→ **Exercise goal**:
Write out the text lines of every entry below, keeping each one identical to the original. Leave the pictures out of your answer.

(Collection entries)
########################################

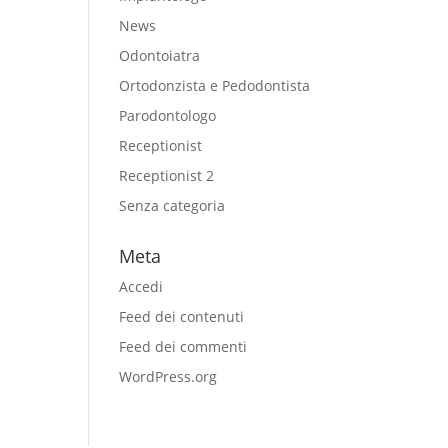
News
Odontoiatra
Ortodonzista e Pedodontista
Parodontologo
Receptionist
Receptionist 2
Senza categoria
Meta
Accedi
Feed dei contenuti
Feed dei commenti
WordPress.org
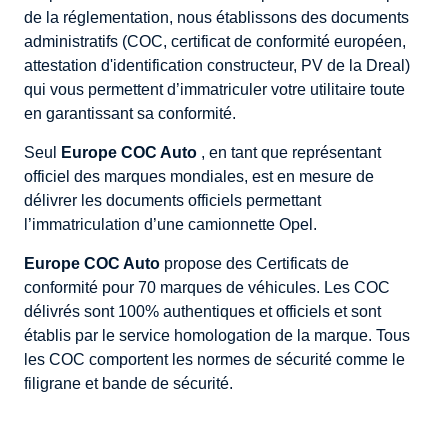
de la réglementation, nous établissons des documents
administratifs (COC, certificat de conformité européen,
attestation d'identification constructeur, PV de la Dreal)
qui vous permettent d’immatriculer votre utilitaire toute
en garantissant sa conformité.
Seul
Europe COC Auto
, en tant que représentant
officiel des marques mondiales, est en mesure de
délivrer les documents officiels permettant
l’immatriculation d’une camionnette Opel.
Europe COC Auto
propose des Certificats de
conformité pour 70 marques de véhicules. Les COC
délivrés sont 100% authentiques et officiels et sont
établis par le service homologation de la marque. Tous
les COC comportent les normes de sécurité comme le
filigrane et bande de sécurité.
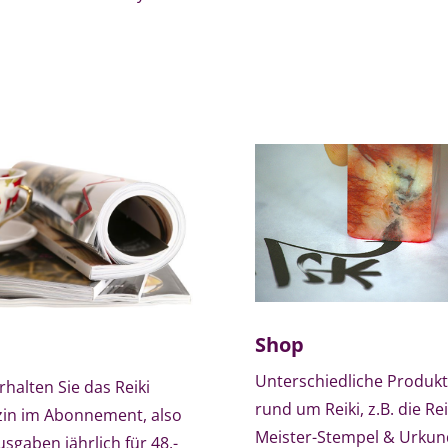
Shop
Unterschiedliche Produk
rhalten Sie das Reiki
rund um Reiki, z.B. die Rei
in im Abonnement, also
Meister-Stempel & Urku
usgaben jährlich für 48,-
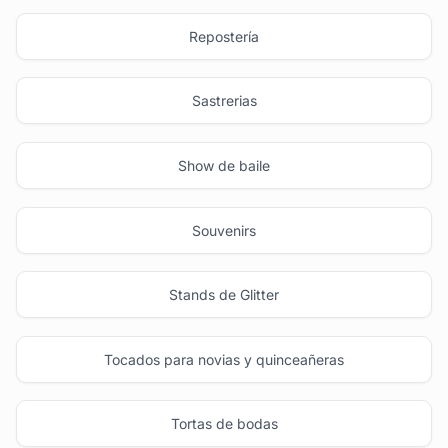
Repostería
Sastrerias
Show de baile
Souvenirs
Stands de Glitter
Tocados para novias y quinceañeras
Tortas de bodas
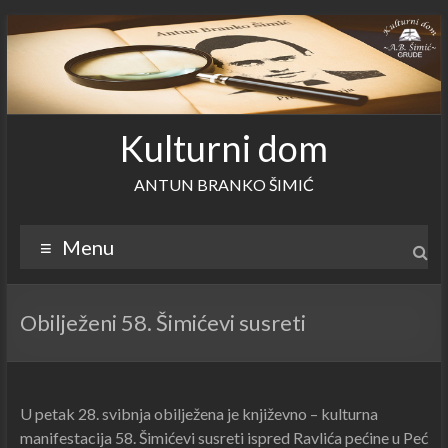
Skip
to
content
Kulturni dom
ANTUN BRANKO ŠIMIĆ
Menu
Obilježeni 58. Šimićevi susreti
U petak 28. svibnja obilježena je književno – kulturna
manifestacija 58. Šimićevi susreti ispred Ravlića pećine u Peć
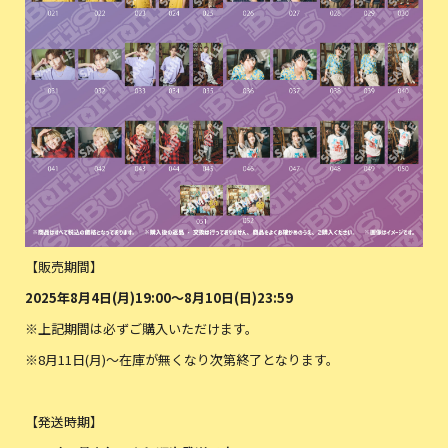
【販売期間】
2025
年8月4日(月)19:00～8月10日(日)23:59
※上記期間は必ずご購入いただけます。
※8月11日(月)～在庫が無くなり次第終了となります。
【発送時期】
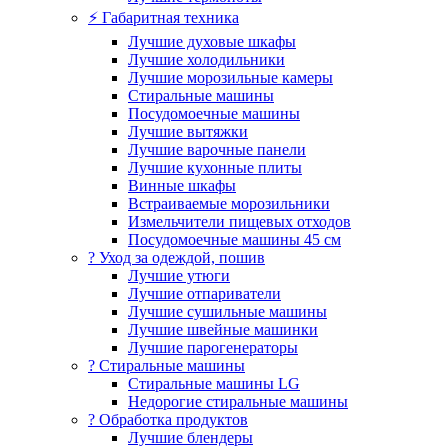
⚡ Габаритная техника
Лучшие духовые шкафы
Лучшие холодильники
Лучшие морозильные камеры
Стиральные машины
Посудомоечные машины
Лучшие вытяжки
Лучшие варочные панели
Лучшие кухонные плиты
Винные шкафы
Встраиваемые морозильники
Измельчители пищевых отходов
Посудомоечные машины 45 см
? Уход за одеждой, пошив
Лучшие утюги
Лучшие отпариватели
Лучшие сушильные машины
Лучшие швейные машинки
Лучшие парогенераторы
? Стиральные машины
Стиральные машины LG
Недорогие стиральные машины
? Обработка продуктов
Лучшие блендеры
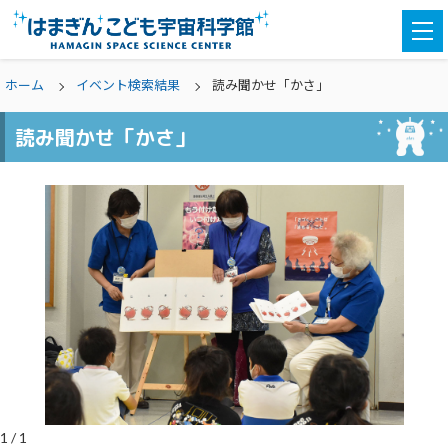
togg
navi
ホーム
イベント検索結果
読み聞かせ「かさ」
読み聞かせ「かさ」
1
/
1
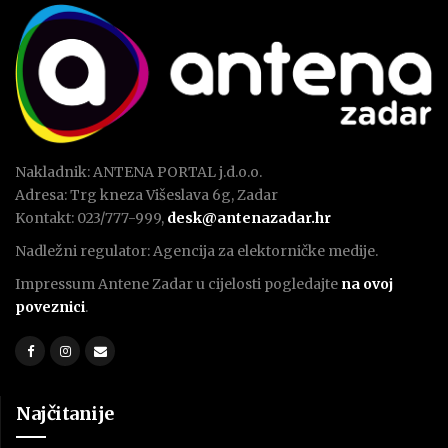
Nakladnik: ANTENA PORTAL j.d.o.o.
Adresa: Trg kneza Višeslava 6g, Zadar
Kontakt: 023/777-999,
desk@antenazadar.hr
Nadležni regulator: Agencija za elektorničke medije.
Impressum Antene Zadar u cijelosti pogledajte
na ovoj
poveznici
.
Najčitanije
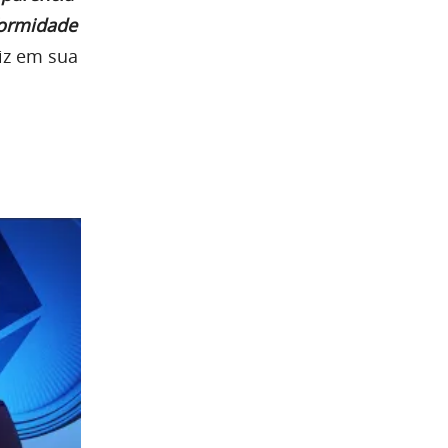
formidade
diz em sua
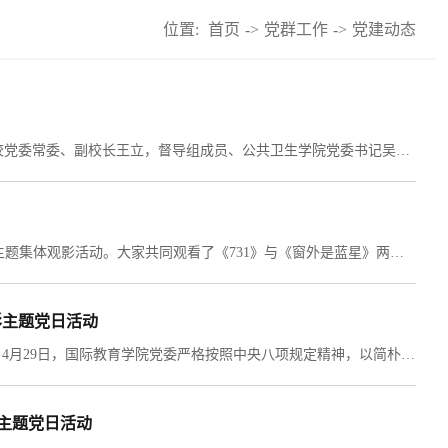
位置:
首页
->
党群工作
->
党建动态
3月3日下午，学院党委成立后的首次党委领导班子民主生活会在学院会议室召开。校党委常委、副校长王立，督导组成员、公共卫生学院党委书记吴周民到会指导，学院党委领导班子成员出席会议，各科室负责人、党员、民主党派及青年教师代表列席会议。学院党委书记黄晓红主持会议。学院党委对此次民主生活会高度重视，严格按照上级要求扎实做好会前各项准备工作，通过广泛征求意见、深入开展班子成员谈心谈话等方式，为开好本次民主生活会筑牢思想基础、...
9 月 26 日，国际教育学院党委组织全院教职工开展 “铭记历史 珍视和平 开创未来”主题集体观影活动。大家共同观看了《731》与《窗外是蓝星》两部意义深远的影片，在历史与未来的对话中接受深刻的精神洗礼。《731》作为一部聚焦侵华日军第七三一部队罪行的纪录片，以大量历史档案、幸存者口述及遗址考古发现为支撑，还原了一段令人沉重的真实历史。大家深刻感受到中华民族曾经历的深重苦难，更加坚定了铭记历史、守护和平的信念。《...
影主题党日活动
为深入学习贯彻党的二十大精神，弘扬新时代“愚公精神”，激励党员干部担当作为，4月29日，国际教育学院党委严格按照中央八项规定精神，以简朴务实、注重实效为原则，组织全体教职工党员、学生党员代表开展《后池新愚公》观影主题党日活动，通过真实感人的影像故事，感悟当代共产党员艰苦奋斗、久久为功的崇高品格。 以影为媒，感悟精神伟力影片《后池新愚公》以河北省邯郸市涉县后池村村民自力更生、开山修路的真实事迹为原型，生动展现了基层党员干部带领群众以“...
家主题党日活动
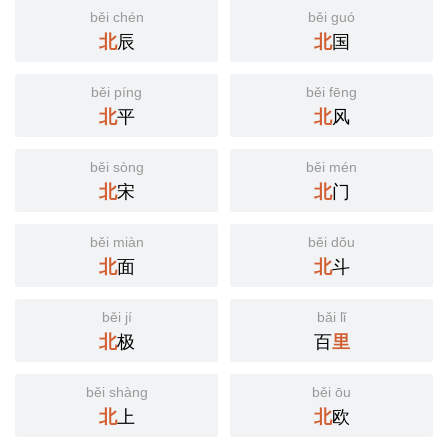
běi chén
běi guó
北
辰
北
国
běi píng
běi fēng
北
平
北
风
běi sòng
běi mén
北
宋
北
门
běi miàn
běi dǒu
北
面
北
斗
běi jí
bǎi lǐ
北
极
百
里
běi shàng
běi ōu
北
上
北
欧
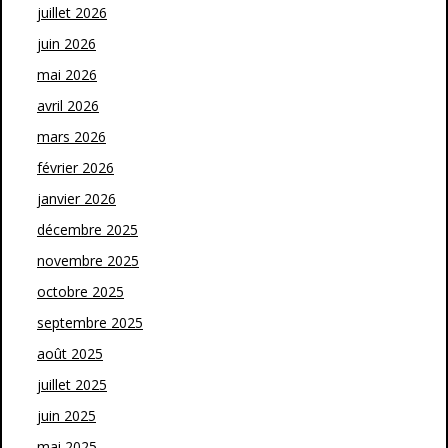
juillet 2026
juin 2026
mai 2026
avril 2026
mars 2026
février 2026
janvier 2026
décembre 2025
novembre 2025
octobre 2025
septembre 2025
août 2025
juillet 2025
juin 2025
mai 2025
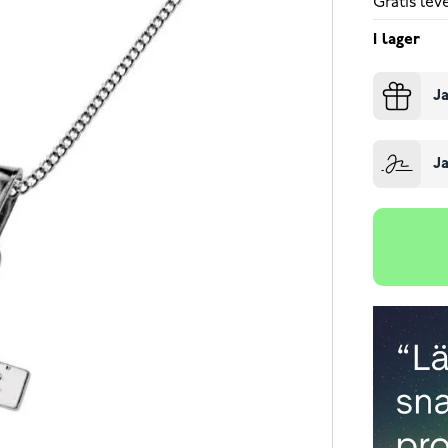
Gratis le
I lager
Ja
Ja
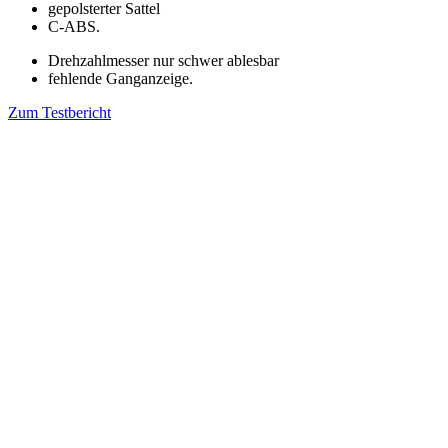
gepolsterter Sattel
C-ABS.
Drehzahlmesser nur schwer ablesbar
fehlende Ganganzeige.
Zum Testbericht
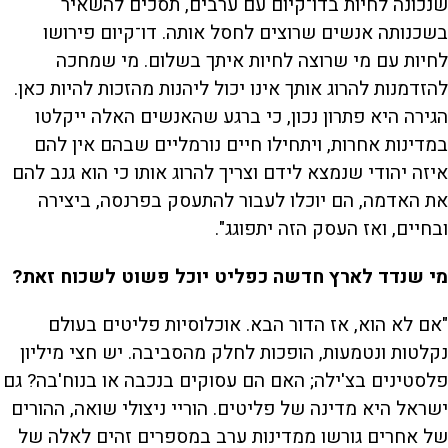
שנכונה לחיות בדו־קיום עם ערבים, תסכים להשאיר
בשכנותה אנשים שרוצים לחסל אותה. דו־קיום פירושו
לחיות עם מי שרוצה לחיות איתך בשלום. מי שמחכה
להזדמנות להרוג אותך אינו יכול ליהנות מהזכות להיות כאן.
הגירה היא פתרון נכון, כי ברגע שהאנשים האלה ייקלטו
במדינות אחרות, ויתחילו חיים נורמליים שבהם אין להם
איזה יהודי שנמצא לידם וצריך להרוג אותו כי הוא גנב להם
את האדמה, הם יוכלו לעבור להתעסק בפרנסה, ביצירה
ובחיים, ואז העסק הזה יתפוגג".
מי שנדד לארץ חדשה כפליט יוכל פשוט לשכוח זאת?
"אם לא הוא, אז הדור הבא. אוכלוסיות פליטים בעולם
נקלטות ונטמעות, הופכות לחלק מהסביבה. יש חצי מיליון
פלסטינים בצ'ילה; האם הם עסוקים בנכבה או בנוח'בה? גם
ישראל היא מדינה של פליטים. הוריי ניצולי שואה, ההורים
של אחרים גורשו ממדינות ערב במספרים זהים לאלה של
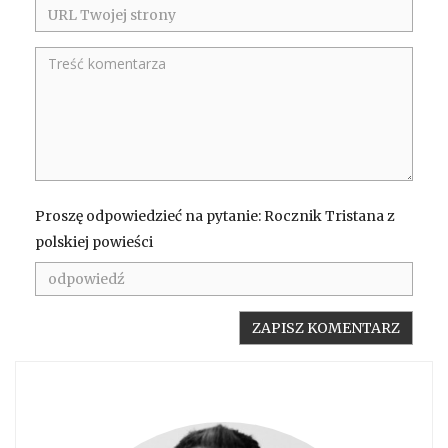
Proszę odpowiedzieć na pytanie: Rocznik Tristana z
polskiej powieści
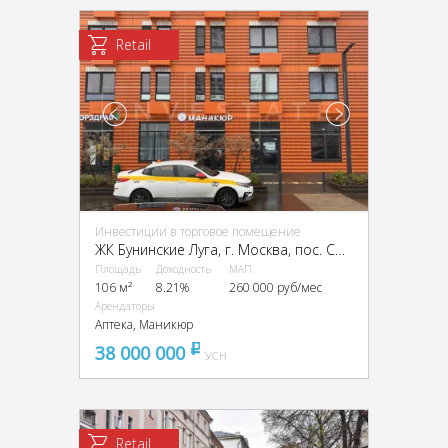
Retail
Инвестиции в торговое помещение
ЖК Бунинские Луга, г. Москва, пос. Сосенское, Куприна пр-кт, 24к3
Площадь
Доходность
МАП
106 м²
8.21%
260 000 руб/мес
Арендаторы
Аптека, Маникюр
38 000 000
pуб
УСН
Retail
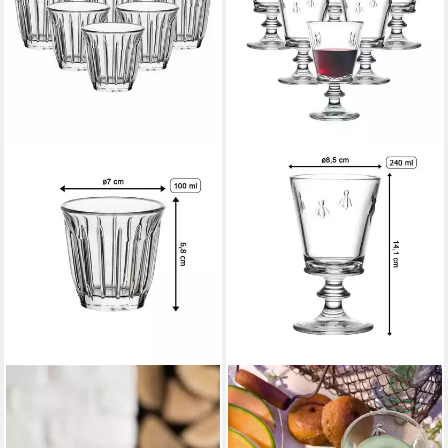
LA ROCHERE
LA ROCHERE
Espressoglas Zinc
Weißweinglas Biene Abeille
Espressogläser 100 ml 6er
Weingläser 240 ml 6er Set, 6-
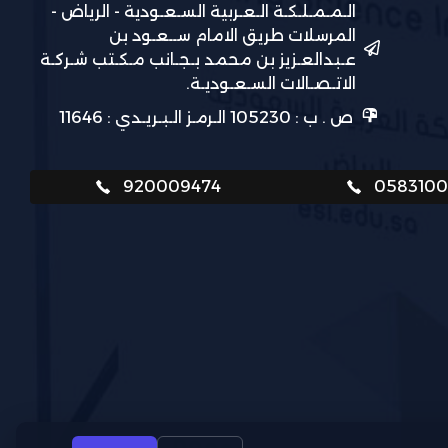
الـمـمـلـكـة الـعـربية السـعـودية - الرياض -
المرسلات طريق الامام ســعـود بن
عـبدالعـزيز بن محمد بـجـانب مـكـتب شـركـة
الاتـصـالات السـعـوديـة.
ص . ب : 105230 الـرمـز الـبـريـدي : 11646
920009474
058310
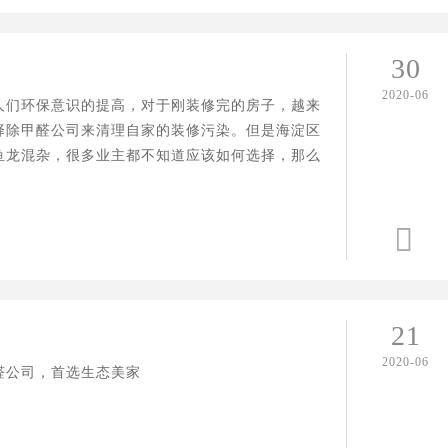
30
2020-06
人们环保意识的提高，对于刚装修完的房子，越来
择除甲醛公司来清理自家的装修污染。但是海淀区
鱼龙混杂，很多业主都不知道应该如何选择，那么
海淀区除甲醛公司如何选择呢？

21
2020-06
醛公司，首选生态美家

########################################

→ **Result for this task**:
News
Odontoiatra
Ortodonzista e Pedodontista
Parodontologo
Receptionist
Receptionist 2
Senza categoria
Meta
Accedi
Feed dei contenuti
Feed dei commenti
WordPress.org
de la réglementation, nous établissons des documents
administratifs (COC, certificat de conformité européen,
attestation d'identification constructeur, PV de la Dreal)
qui vous permettent d’immatriculer votre utilitaire toute
en garantissant sa conformité.
Seul
Europe COC Auto
, en tant que représentant
officiel des marques mondiales, est en mesure de
délivrer les documents officiels permettant
l’immatriculation d’une camionnette Opel.
Europe COC Auto
propose des Certificats de
conformité pour 70 marques de véhicules. Les COC
délivrés sont 100% authentiques et officiels et sont
établis par le service homologation de la marque. Tous
les COC comportent les normes de sécurité comme le
filigrane et bande de sécurité.
Shop
Unterschiedliche Produk
rhalten Sie das Reiki
rund um Reiki, z.B. die Rei
in im Abonnement, also
Meister-Stempel & Urku
usgaben jährlich für 48,-
Repostería
Sastrerias
Show de baile
Souvenirs
Stands de Glitter
Tocados para novias y quinceañeras
Tortas de bodas
Skip
to
content
Kulturni dom
ANTUN BRANKO ŠIMIĆ
Menu
Obilježeni 58. Šimićevi susreti
U petak 28. svibnja obilježena je književno – kulturna
manifestacija 58. Šimićevi susreti ispred Ravlića pećine u Peć
【販売期間】
2025
年8月4日(月)19:00～8月10日(日)23:59
※上記期間は必ずご購入いただけます。
※8月11日(月)～在庫が無くなり次第終了となります。
【発送時期】
⚡ Габаритная техника
Лучшие духовые шкафы
Лучшие холодильники
Лучшие морозильные камеры
Стиральные машины
Посудомоечные машины
Лучшие вытяжки
Лучшие варочные панели
Лучшие кухонные плиты
Винные шкафы
Встраиваемые морозильники
Измельчители пищевых отходов
Посудомоечные машины 45 см
? Уход за одеждой, пошив
Лучшие утюги
Лучшие отпариватели
Лучшие сушильные машины
Лучшие швейные машинки
Лучшие парогенераторы
? Стиральные машины
Стиральные машины LG
Недорогие стиральные машины
? Обработка продуктов
Лучшие блендеры
togg
navi
ホーム
イベント検索結果
読み聞かせ「かさ」
読み聞かせ「かさ」
1
/
1
Nakladnik: ANTENA PORTAL j.d.o.o.
Adresa: Trg kneza Višeslava 6g, Zadar
Kontakt: 023/777-999,
desk@antenazadar.hr
Nadležni regulator: Agencija za elektorničke medije.
Impressum Antene Zadar u cijelosti pogledajte
na ovoj
poveznici
.
Najčitanije
formidade
diz em sua
位置:
首页
->
党群工作
->
党建动态
3月3日下午，学院党委成立后的首次党委领导班子民主生活会在学院会议室召开。校党委常委、副校长王立，督导组成员、公共卫生学院党委书记吴周民到会指导，学院党委领导班子成员出席会议，各科室负责人、党员、民主党派及青年教师代表列席会议。学院党委书记黄晓红主持会议。学院党委对此次民主生活会高度重视，严格按照上级要求扎实做好会前各项准备工作，通过广泛征求意见、深入开展班子成员谈心谈话等方式，为开好本次民主生活会筑牢思想基础、...
9 月 26 日，国际教育学院党委组织全院教职工开展 “铭记历史 珍视和平 开创未来”主题集体观影活动。大家共同观看了《731》与《窗外是蓝星》两部意义深远的影片，在历史与未来的对话中接受深刻的精神洗礼。《731》作为一部聚焦侵华日军第七三一部队罪行的纪录片，以大量历史档案、幸存者口述及遗址考古发现为支撑，还原了一段令人沉重的真实历史。大家深刻感受到中华民族曾经历的深重苦难，更加坚定了铭记历史、守护和平的信念。《...
影主题党日活动
为深入学习贯彻党的二十大精神，弘扬新时代“愚公精神”，激励党员干部担当作为，4月29日，国际教育学院党委严格按照中央八项规定精神，以简朴务实、注重实效为原则，组织全体教职工党员、学生党员代表开展《后池新愚公》观影主题党日活动，通过真实感人的影像故事，感悟当代共产党员艰苦奋斗、久久为功的崇高品格。 以影为媒，感悟精神伟力影片《后池新愚公》以河北省邯郸市涉县后池村村民自力更生、开山修路的真实事迹为原型，生动展现了基层党员干部带领群众以“...
家主题党日活动
běi chén
běi guó
北
辰
北
国
běi píng
běi fēng
北
平
北
风
běi sòng
běi mén
北
宋
北
门
běi miàn
běi dǒu
北
面
北
斗
běi jí
bǎi lǐ
北
极
百
里
běi shàng
běi ōu
北
上
北
欧
juillet 2026
juin 2026
mai 2026
avril 2026
mars 2026
février 2026
janvier 2026
décembre 2025
novembre 2025
octobre 2025
septembre 2025
août 2025
juillet 2025
juin 2025
mai 2025
Gratis le
I lager
Ja
Ja
gepolsterter Sattel
C-ABS.
Drehzahlmesser nur schwer ablesbar
fehlende Ganganzeige.
Zum Testbericht
שנכונה לחיות בדו־קיום עם ערבים, תסכים להשאיר
בשכנותה אנשים שרוצים לחסל אותה. דו־קיום פירושו
לחיות עם מי שרוצה לחיות איתך בשלום. מי שמחכה
להזדמנות להרוג אותך אינו יכול ליהנות מהזכות להיות כאן.
הגירה היא פתרון נכון, כי ברגע שהאנשים האלה ייקלטו
במדינות אחרות, ויתחילו חיים נורמליים שבהם אין להם
איזה יהודי שנמצא לידם וצריך להרוג אותו כי הוא גנב להם
את האדמה, הם יוכלו לעבור להתעסק בפרנסה, ביצירה
ובחיים, ואז העסק הזה יתפוגג".
מי שנדד לארץ חדשה כפליט יוכל פשוט לשכוח זאת?
"אם לא הוא, אז הדור הבא. אוכלוסיות פליטים בעולם
נקלטות ונטמעות, הופכות לחלק מהסביבה. יש חצי מיליון
פלסטינים בצ'ילה; האם הם עסוקים בנכבה או בנוח'בה? גם
ישראל היא מדינה של פליטים. הוריי ניצולי שואה, ההורים
של אחרים גורשו ממדינות ערב במספרים זהים לאלה של
Proszę odpowiedzieć na pytanie: Rocznik Tristana z
polskiej powieści
Retail
Инвестиции в торговое помещение
ЖК Бунинские Луга, г. Москва, пос. Сосенское, Куприна пр-кт, 24к3
Площадь
Доходность
МАП
106 м²
8.21%
260 000 руб/мес
Арендаторы
Аптека, Маникюр
38 000 000
pуб
УСН
Retail
LA ROCHERE
LA ROCHERE
Espressoglas Zinc
Weißweinglas Biene Abeille
Espressogläser 100 ml 6er
Weingläser 240 ml 6er Set, 6-
الـمـمـلـكـة الـعـربية السـعـودية - الرياض -
المرسلات طريق الامام ســعـود بن
عـبدالعـزيز بن محمد بـجـانب مـكـتب شـركـة
الاتـصـالات السـعـوديـة.
ص . ب : 105230 الـرمـز الـبـريـدي : 11646
920009474
058310
30
2020-06
人们环保意识的提高，对于刚装修完的房子，越来
择除甲醛公司来清理自家的装修污染。但是海淀区
鱼龙混杂，很多业主都不知道应该如何选择，那么
海淀区除甲醛公司如何选择呢？

21
2020-06
醛公司，首选生态美家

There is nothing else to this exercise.